Ballingry Rovers
- Full name: Ballingry Rovers Football Club
- Nickname(s): Rovers
- Founded: 1952
- Dissolved: 2014
- Ground: Ore Park Clune Terrace Glencraig, Fife
- League: SJFA East Region Superleague (until November 2014)
- 2013–14: 13th
- Website: http://www.ballingryroversfc.co.uk/
| Home colours |

= Ballingry Rovers F.C. =

Former association football club in Scotland

Ballingry Rovers Football Club were a Scottish junior football club based in Glencraig, Fife.

==History==

The club was founded in 1952 by Mr Andrew and Mrs Janet Clark of Ballingry Road with the aid of Jean Coron, originally playing at the King George VI Park in Crosshill. A successful amateur side for many years, the club stepped up to the junior grade in 2004. Their record in ten years of junior football was P 396, W 171, D 69, L 156, F 780, A 725.

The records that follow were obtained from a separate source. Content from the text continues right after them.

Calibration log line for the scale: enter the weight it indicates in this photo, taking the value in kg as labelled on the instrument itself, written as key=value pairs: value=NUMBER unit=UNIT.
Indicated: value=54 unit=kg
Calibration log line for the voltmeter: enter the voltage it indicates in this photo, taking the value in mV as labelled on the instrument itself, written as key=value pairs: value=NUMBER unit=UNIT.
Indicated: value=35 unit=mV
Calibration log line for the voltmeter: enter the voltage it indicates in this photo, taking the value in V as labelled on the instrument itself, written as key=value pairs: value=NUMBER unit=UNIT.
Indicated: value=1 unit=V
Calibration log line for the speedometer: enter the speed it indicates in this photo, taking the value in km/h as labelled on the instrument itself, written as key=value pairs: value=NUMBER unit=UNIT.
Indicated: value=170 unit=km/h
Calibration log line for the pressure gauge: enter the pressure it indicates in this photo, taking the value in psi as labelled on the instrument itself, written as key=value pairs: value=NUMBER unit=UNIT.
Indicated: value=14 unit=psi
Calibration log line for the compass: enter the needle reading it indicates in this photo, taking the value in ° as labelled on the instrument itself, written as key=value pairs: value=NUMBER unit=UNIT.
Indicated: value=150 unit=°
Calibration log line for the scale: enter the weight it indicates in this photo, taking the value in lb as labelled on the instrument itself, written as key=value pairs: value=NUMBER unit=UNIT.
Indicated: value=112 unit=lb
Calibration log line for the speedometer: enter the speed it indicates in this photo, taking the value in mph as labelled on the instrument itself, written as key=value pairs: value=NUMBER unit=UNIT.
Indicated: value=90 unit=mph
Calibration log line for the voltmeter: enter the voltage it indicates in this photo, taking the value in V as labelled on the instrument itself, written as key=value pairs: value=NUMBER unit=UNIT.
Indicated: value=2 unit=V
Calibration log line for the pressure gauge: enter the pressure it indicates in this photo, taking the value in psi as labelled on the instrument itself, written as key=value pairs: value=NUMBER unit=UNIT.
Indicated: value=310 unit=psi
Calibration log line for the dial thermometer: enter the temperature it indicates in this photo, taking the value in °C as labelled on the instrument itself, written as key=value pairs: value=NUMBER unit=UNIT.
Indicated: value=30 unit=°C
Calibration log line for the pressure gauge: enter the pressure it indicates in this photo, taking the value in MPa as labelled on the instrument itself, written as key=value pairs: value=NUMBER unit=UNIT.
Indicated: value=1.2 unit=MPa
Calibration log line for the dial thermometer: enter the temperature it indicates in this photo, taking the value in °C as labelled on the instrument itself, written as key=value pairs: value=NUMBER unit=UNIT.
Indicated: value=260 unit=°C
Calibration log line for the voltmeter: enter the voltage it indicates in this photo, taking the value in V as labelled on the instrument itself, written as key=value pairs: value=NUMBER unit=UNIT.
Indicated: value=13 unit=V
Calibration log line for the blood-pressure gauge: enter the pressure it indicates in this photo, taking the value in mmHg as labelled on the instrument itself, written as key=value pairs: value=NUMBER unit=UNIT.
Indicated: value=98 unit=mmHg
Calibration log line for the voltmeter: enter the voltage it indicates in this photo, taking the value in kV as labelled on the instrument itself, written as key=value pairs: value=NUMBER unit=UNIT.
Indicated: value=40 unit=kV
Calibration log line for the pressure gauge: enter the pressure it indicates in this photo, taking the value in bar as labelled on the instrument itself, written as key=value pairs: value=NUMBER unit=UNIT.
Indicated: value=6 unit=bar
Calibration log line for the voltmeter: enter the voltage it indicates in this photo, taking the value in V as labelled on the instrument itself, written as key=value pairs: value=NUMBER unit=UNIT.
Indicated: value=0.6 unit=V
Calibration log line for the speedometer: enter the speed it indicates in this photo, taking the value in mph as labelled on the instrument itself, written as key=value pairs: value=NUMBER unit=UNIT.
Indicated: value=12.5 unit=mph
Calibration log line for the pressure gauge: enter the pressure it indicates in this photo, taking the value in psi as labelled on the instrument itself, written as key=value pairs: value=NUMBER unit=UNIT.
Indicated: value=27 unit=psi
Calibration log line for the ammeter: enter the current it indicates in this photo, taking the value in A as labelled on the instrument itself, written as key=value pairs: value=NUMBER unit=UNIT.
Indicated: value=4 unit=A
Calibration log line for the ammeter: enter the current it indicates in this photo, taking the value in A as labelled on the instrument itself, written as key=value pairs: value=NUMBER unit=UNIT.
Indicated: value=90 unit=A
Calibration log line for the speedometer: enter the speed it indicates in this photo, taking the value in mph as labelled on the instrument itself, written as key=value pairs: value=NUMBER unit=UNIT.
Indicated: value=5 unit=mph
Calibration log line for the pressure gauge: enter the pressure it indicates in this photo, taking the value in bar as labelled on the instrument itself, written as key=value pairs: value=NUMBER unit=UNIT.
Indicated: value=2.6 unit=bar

The SJFA restructured prior to the 2006–07 season, and Rovers found themselves in the twelve-team East Region, Central Division. They finished third in their first season in the division and won the championship the following campaign.

The team were managed between October 2014 and their demise by former Aberdeen defender Willie Garner.

They were wound up in 2014 following profligate spending.

==Colours==

The club originally wore red and white stripes. In the 1980s it wore red, and in the 1990s yellow shirts and red shorts. Its final colours were orange shirts and black shorts.

==Ground==

The club played at Ore Park, off Clune Terrace.